MATERIAL FOR THIS EXERCISE:

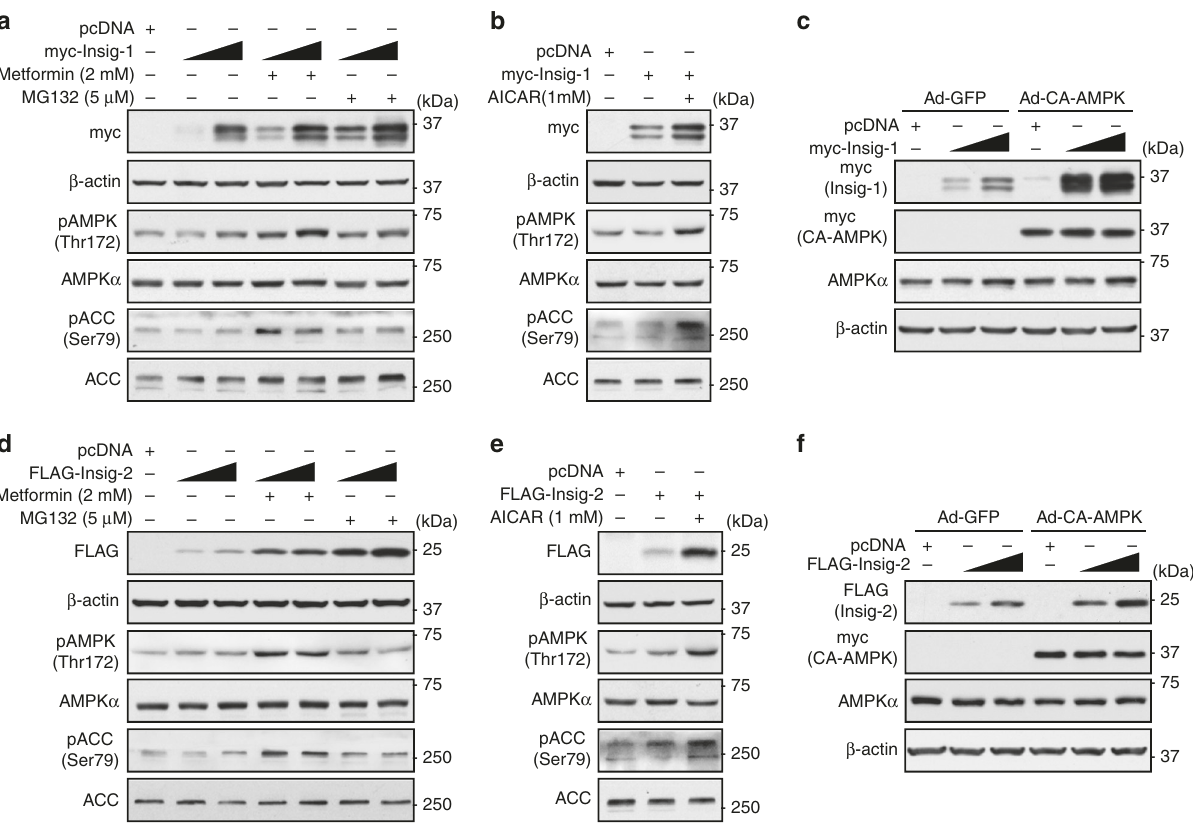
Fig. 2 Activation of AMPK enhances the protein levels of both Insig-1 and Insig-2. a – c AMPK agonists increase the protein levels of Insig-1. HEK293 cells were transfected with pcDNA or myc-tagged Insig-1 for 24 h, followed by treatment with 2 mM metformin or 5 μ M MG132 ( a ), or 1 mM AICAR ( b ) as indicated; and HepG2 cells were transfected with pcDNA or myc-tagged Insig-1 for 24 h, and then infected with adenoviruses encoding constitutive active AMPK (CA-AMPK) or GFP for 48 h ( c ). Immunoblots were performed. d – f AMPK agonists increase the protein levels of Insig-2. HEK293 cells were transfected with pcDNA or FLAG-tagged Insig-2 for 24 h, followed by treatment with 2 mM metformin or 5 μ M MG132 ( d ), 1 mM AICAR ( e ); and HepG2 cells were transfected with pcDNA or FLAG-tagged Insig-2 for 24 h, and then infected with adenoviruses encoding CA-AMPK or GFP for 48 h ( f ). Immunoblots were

...

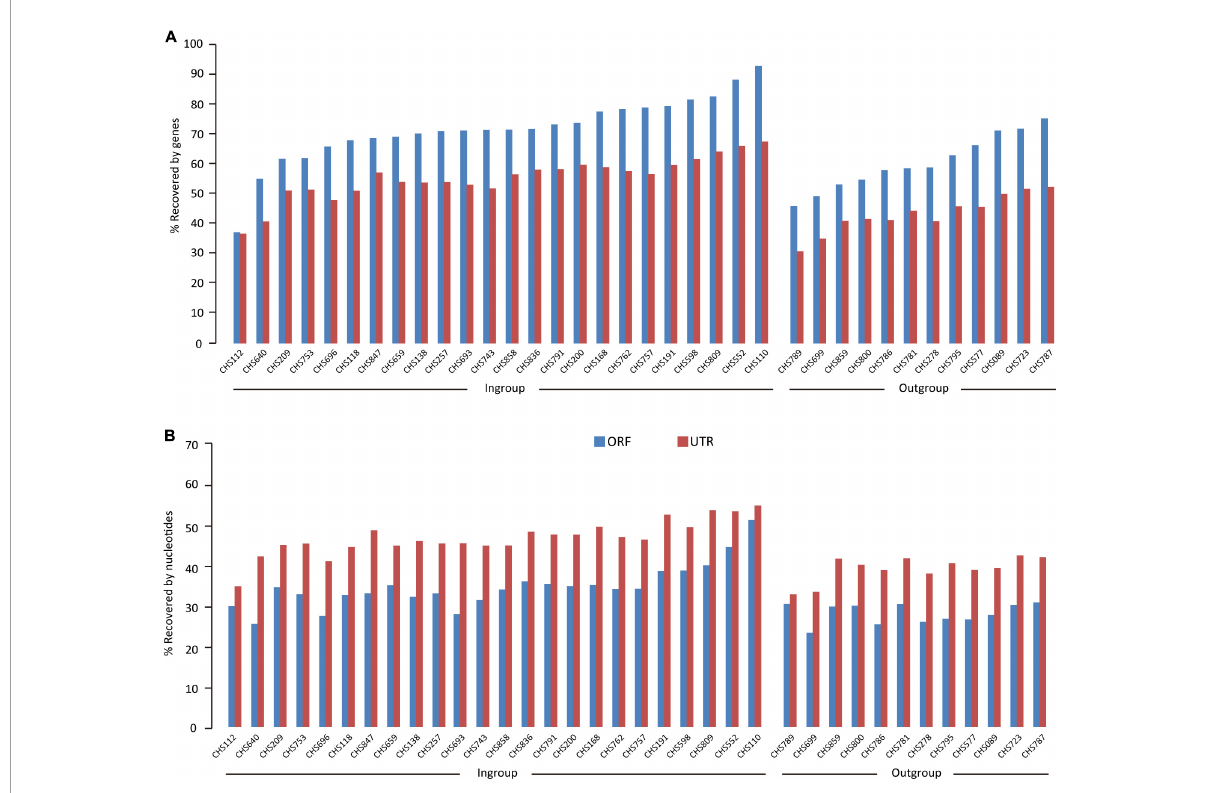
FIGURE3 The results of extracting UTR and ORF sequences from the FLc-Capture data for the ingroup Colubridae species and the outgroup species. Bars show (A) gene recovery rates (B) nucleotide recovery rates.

* * *

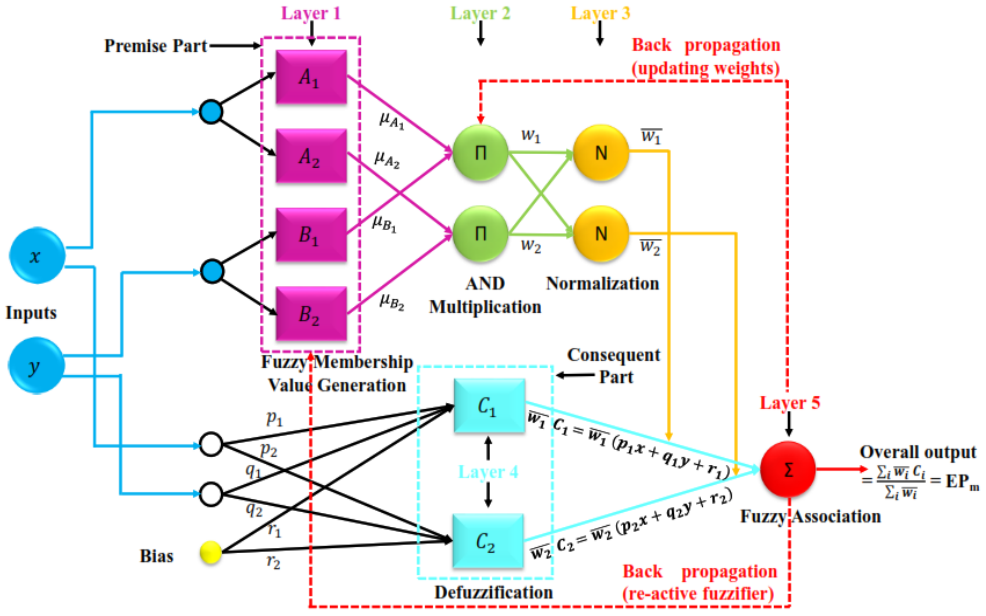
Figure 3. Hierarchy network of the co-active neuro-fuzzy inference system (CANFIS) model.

TASK DESCRIPTION: Report back every line of the entries in which "active" occurs.

ANSWER SPACE:
Fig. 2 Activation of AMPK enhances the protein levels of both Insig-1 and Insig-2. a – c AMPK agonists increase the protein levels of Insig-1. HEK293 cells were transfected with pcDNA or myc-tagged Insig-1 for 24 h, followed by treatment with 2 mM metformin or 5 μ M MG132 ( a ), or 1 mM AICAR ( b ) as indicated; and HepG2 cells were transfected with pcDNA or myc-tagged Insig-1 for 24 h, and then infected with adenoviruses encoding constitutive active AMPK (CA-AMPK) or GFP for 48 h ( c ). Immunoblots were performed. d – f AMPK agonists increase the protein levels of Insig-2. HEK293 cells were transfected with pcDNA or FLAG-tagged Insig-2 for 24 h, followed by treatment with 2 mM metformin or 5 μ M MG132 ( d ), 1 mM AICAR ( e ); and HepG2 cells were transfected with pcDNA or FLAG-tagged Insig-2 for 24 h, and then infected with adenoviruses encoding CA-AMPK or GFP for 48 h ( f ). Immunoblots were
Figure 3. Hierarchy network of the co-active neuro-fuzzy inference system (CANFIS) model.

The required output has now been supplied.